Two of four states heading into the 2022 elections that had a veto-proof legislative majority and governor of the opposing party—Kentucky and Kansas—maintained that status after the elections. Vermont became a state with a veto-proof legislative majority and opposing-party governor as a result of the 2022 elections.
Maryland and Massachusetts will no longer have a veto-proof legislative majority and governor of the opposing party since the party that held a veto-proof majority also gained control of the governor’s office in the 2022 elections.
State governors may veto bills advanced by the state legislature. With sufficient support—between one-half and two-thirds of sitting legislators, depending on the state—state legislatures may overturn a gubernatorial veto. When one party controls enough seats to overturn a veto without support from the other party, a legislature can hold a veto-proof majority.
Heading into the 2022 elections, four states had a governor of one party and a veto-proof state legislative majority of the opposing party: Kansas, Kentucky, Maryland, and Massachusetts. Three states—North Carolina, Vermont, and Wisconsin—could have switched to having a veto-proof majority and an opposing party governor due to the 2022 elections.
- In Kentucky, Republicans maintained their veto-proof majority in both chambers of the state legislature. Gov. Andy Beshear (D) is not up for re-election until 2023.
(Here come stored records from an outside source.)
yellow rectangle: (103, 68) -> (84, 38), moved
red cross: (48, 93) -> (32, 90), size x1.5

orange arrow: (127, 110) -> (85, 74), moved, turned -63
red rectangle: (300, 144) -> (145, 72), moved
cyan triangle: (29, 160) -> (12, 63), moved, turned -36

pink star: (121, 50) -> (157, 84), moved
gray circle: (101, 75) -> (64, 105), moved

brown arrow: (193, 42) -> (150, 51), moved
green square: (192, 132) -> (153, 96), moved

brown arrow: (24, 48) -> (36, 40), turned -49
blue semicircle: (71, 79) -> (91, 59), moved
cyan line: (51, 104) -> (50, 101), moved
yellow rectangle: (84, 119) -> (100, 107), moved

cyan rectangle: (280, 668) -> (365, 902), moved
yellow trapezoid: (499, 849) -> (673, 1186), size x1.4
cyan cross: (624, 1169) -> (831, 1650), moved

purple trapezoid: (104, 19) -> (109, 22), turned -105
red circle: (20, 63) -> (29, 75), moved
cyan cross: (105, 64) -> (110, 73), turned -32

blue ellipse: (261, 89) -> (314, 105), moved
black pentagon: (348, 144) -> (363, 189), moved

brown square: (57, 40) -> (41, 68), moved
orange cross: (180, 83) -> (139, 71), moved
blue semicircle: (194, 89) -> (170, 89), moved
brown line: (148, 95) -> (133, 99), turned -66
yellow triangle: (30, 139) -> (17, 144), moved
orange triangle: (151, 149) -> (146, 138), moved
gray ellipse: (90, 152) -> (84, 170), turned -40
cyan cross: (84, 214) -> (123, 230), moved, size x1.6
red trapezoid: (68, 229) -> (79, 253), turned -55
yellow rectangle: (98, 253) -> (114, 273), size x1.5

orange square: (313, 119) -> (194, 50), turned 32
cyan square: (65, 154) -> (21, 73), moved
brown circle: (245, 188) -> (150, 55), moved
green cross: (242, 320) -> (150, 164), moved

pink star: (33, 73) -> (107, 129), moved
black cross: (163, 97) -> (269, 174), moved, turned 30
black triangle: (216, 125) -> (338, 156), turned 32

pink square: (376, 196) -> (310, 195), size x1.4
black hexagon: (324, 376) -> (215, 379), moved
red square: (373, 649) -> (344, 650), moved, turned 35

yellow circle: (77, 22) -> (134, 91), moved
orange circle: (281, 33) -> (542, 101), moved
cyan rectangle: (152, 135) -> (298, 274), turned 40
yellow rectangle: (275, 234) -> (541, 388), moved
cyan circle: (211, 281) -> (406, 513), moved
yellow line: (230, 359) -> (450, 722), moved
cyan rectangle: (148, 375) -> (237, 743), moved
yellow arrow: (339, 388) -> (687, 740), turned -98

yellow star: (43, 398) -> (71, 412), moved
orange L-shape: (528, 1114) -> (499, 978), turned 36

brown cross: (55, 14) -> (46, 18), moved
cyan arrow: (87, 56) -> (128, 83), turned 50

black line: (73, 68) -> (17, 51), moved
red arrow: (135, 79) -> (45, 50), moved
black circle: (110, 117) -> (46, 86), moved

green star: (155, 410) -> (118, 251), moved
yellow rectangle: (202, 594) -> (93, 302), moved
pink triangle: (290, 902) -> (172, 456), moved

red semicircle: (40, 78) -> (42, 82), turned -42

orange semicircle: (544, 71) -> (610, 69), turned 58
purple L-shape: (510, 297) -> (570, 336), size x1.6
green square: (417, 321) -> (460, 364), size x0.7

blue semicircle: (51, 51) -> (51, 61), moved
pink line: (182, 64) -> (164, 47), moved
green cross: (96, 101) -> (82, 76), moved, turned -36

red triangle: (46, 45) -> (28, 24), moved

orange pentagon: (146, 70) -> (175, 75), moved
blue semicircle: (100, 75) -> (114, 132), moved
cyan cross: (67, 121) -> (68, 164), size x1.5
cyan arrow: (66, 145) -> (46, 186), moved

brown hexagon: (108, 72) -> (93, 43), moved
- In Kansas, Governor Laura Kelly (D) won re-election. Republicans maintained their veto-proof majority in the state Senate since that chamber did not hold regular elections. Republicans also won at least two-thirds of the seats in the state House of Representatives.
- In Maryland, Democrats won the governorship while maintaining their veto-proof state legislative majority and became a Democratic trifecta. Wes Moore (D) won the Maryland gubernatorial election. Incumbent Larry Hogan (R) was term-limited.
- In Massachusetts, Democrats won the governorship while maintaining their veto-proof state legislative majority and became a Democratic trifecta. Maura Healey (D) won the Massachusetts gubernatorial election. Incumbent Charlie Baker (R) did not run for re-election.
- In Vermont, Democrats gained a veto-proof majority in the state legislature and Phil Scott (R) was re-elected governor.
Two states could have gained a veto-proof legislative majority with an opposing party governor in 2022.
- In North Carolina, Republicans gained a three-fifths majority in the state Senate. The final margin of the Republican majority in the North Carolina House of Representatives has not yet been determined. North Carolina holds gubernatorial elections in presidential election years, so Gov. Roy Cooper (D) was not up for re-election.
- In Wisconsin, Republicans gained a two-thirds majority in the state Senate but fell at least two seats short of a two-thirds majority in the Wisconsin State Assembly. Incumbent Gov. Tony Evers (D) won re-election.
Four states with a governor of one party and a veto-proof state legislature of the opposing party—Kansas, Kentucky, Maryland, and Massachusetts—maintained that status after the 2020 elections. None of those four states held gubernatorial elections that year. Five states could have switched to having a veto-proof state legislature and an opposing party governor because of the 2020 elections but none of them achieved the sufficient legislative majorities to achieve that status.